Vauxhall Grandland X Review
The Vauxhall Grandland X is decently practical, safe and good value for money. However, the mixed interior quality might put you off
This score is awarded by our team of expert reviewers after extensive testing of the car
- Comfy over bumps
- Spacious inside
- All models well equipped
What's not so good
- Sluggish infotainment
- Top-spec cars are expensive
- No four-wheel drive option
Vauxhall Grandland X: what would you like to read next?
The Vauxhall Grandland X is a family SUV that hopes to sway you away from alternatives with its reasonably large boot, good amount of standard safety kit and overall ease of use.
Those alternatives include the mechanically similar Peugeot 3008, the comfy Nissan Qashqai and the practical VW Tiguan, all of which are highly accomplished family SUVs.
Sit inside the Vauxhall and the dashboard looks traditional, with little surprises, and the layout is intuitive which, inevitably, makes the cabin feel less distinctive than the likes of the Peugeot 3008. The plastics in the Vauxhall feel nice and soft for the most part, but build quality is mixed – you can easily shake the centre console and the central cubby lid feels flimsy.
Inside, the Grandland X has plenty of space up front and enough room for a six-foot passenger to sit behind a similarly tall driver. That said, the Vauxhall isn’t as good at carrying three passengers in the rear seats as the slightly wider Volkswagen Tiguan.
The Vauxhall Grandland X is behind the Tiguan when it comes to boot space, too. That isn’t to say the Vauxhall’s boot isn’t large enough – it swallows baby strollers and large suitcases with ease – but the VW has around 100 litres more, which can be as much as an extra person’s luggage.

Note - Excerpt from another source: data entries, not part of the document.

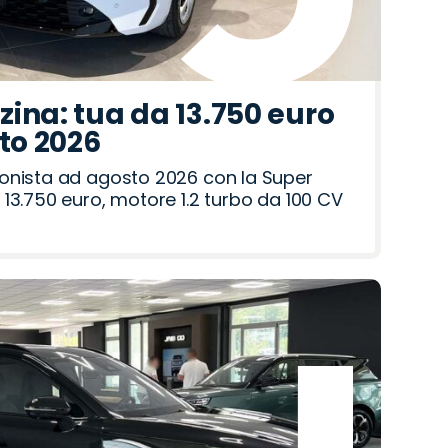
ina: tua da 13.750 euro
sto 2026
onista ad agosto 2026 con la Super
13.750 euro, motore 1.2 turbo da 100 CV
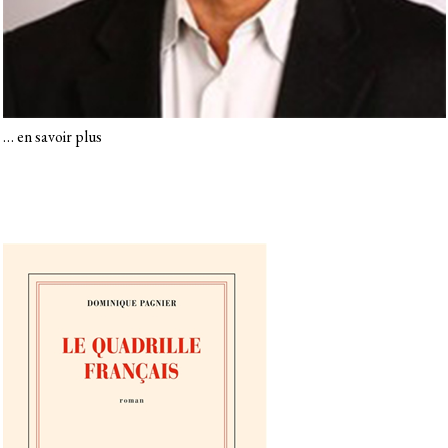
…
en savoir plus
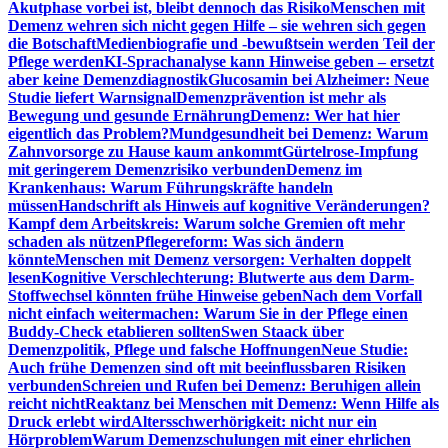
Akutphase vorbei ist, bleibt dennoch das Risiko
Menschen mit
Demenz wehren sich nicht gegen Hilfe – sie wehren sich gegen
die Botschaft
Medienbiografie und -bewußtsein werden Teil der
Pflege werden
KI-Sprachanalyse kann Hinweise geben – ersetzt
aber keine Demenzdiagnostik
Glucosamin bei Alzheimer: Neue
Studie liefert Warnsignal
Demenzprävention ist mehr als
Bewegung und gesunde Ernährung
Demenz: Wer hat hier
eigentlich das Problem?
Mundgesundheit bei Demenz: Warum
Zahnvorsorge zu Hause kaum ankommt
Gürtelrose-Impfung
mit geringerem Demenzrisiko verbunden
Demenz im
Krankenhaus: Warum Führungskräfte handeln
müssen
Handschrift als Hinweis auf kognitive Veränderungen?
Kampf dem Arbeitskreis: Warum solche Gremien oft mehr
schaden als nützen
Pflegereform: Was sich ändern
könnte
Menschen mit Demenz versorgen: Verhalten doppelt
lesen
Kognitive Verschlechterung: Blutwerte aus dem Darm-
Stoffwechsel könnten frühe Hinweise geben
Nach dem Vorfall
nicht einfach weitermachen: Warum Sie in der Pflege einen
Buddy-Check etablieren sollten
Swen Staack über
Demenzpolitik, Pflege und falsche Hoffnungen
Neue Studie:
Auch frühe Demenzen sind oft mit beeinflussbaren Risiken
verbunden
Schreien und Rufen bei Demenz: Beruhigen allein
reicht nicht
Reaktanz bei Menschen mit Demenz: Wenn Hilfe als
Druck erlebt wird
Altersschwerhörigkeit: nicht nur ein
Hörproblem
Warum Demenzschulungen mit einer ehrlichen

Getting the Vauxhall Grandland X is a bit like ordering a traditional dish at a modern restaurant: you know you’ll like what you’ve ordered, but you might enjoy your meal all the more if you were a bit more adventurous
Loaded up to the brim, the Vauxhall Grandland X feels best with one of the two diesel engines. The strong pulling power at low revs and hushed nature of the smaller 1.5-litre diesel makes the louder and dearer 2.0-litre a bit of a needless expense – unless you’re going to be doing lots of towing. If you’ll spend most of your time driving around town, then the punchy and cheaper 1.2-litre petrol is well worth considering.

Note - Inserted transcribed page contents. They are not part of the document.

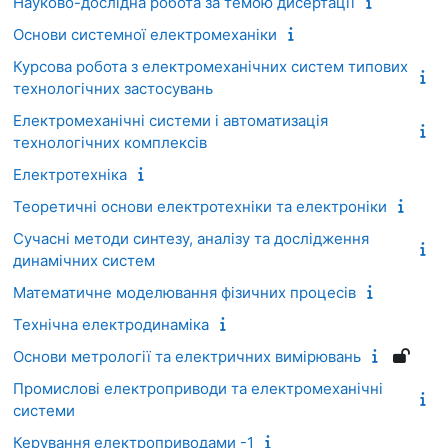
Науково-дослідна робота за темою дисертації
Основи системної електромеханіки
Курсова робота з електромеханічних систем типових
технологічних застосувань
Електромеханічні системи і автоматизація
технологічних комплексів
Електротехніка
Теоретичні основи електротехніки та електроніки
Сучасні методи синтезу, аналізу та дослідження
динамічних систем
Математичне моделювання фізичних процесів
Технічна електродинаміка
Основи метрології та електричних вимірювань
Промислові електроприводи та електромеханічні
системи
Керування електроприводами -1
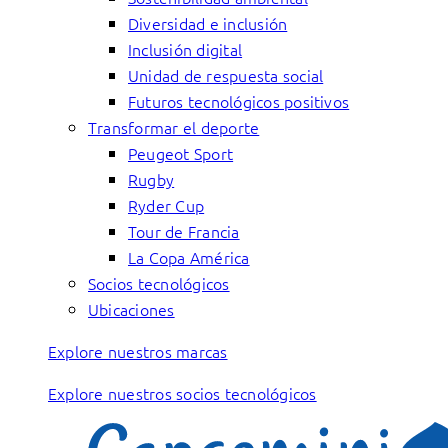
Diversidad e inclusión
Inclusión digital
Unidad de respuesta social
Futuros tecnológicos positivos
Transformar el deporte
Peugeot Sport
Rugby
Ryder Cup
Tour de Francia
La Copa América
Socios tecnológicos
Ubicaciones
Explore nuestros marcas
Explore nuestros socios tecnológicos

Driving the Grandland X around town is very easy – there’s decent all-round visibility, letting you dart around city streets with confidence, and the standard rear parking sensors help when reversing in tricky spots. Out on the motorway, wind and road noise are kept at reasonable levels and the Grandland X is pretty comfortable over poor surfaces, but overall a VW Tiguan is even comfier over bumps and goes around corners with less body roll.
The Grandland X is not available with four-wheel drive but you can spec the All Road pack, which adds special tyres for mud and snow and selectable driving modes to suit the driving conditions. Fitted with the All Road pack, the Grandland X will give you peace of mind on slippery roads.

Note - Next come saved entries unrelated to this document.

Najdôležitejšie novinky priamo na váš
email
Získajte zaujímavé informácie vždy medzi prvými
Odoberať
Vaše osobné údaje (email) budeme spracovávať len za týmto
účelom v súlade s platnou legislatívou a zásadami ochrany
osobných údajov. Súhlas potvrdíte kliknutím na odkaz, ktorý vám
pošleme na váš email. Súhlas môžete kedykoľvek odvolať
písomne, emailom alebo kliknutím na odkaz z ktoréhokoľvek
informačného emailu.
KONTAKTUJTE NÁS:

What will give you peace of mind all year round is the excellent five-star safety score from Euro NCAP. Lane departure warning is standard and so is Vauxhall’s OnStar service, which will contact the emergency services for you if you have an accident.
The Grandland X may not be the best car of its type, but it’s above average in many important areas – its space and equipment, for example – and is certainly worth considering if you want a family SUV.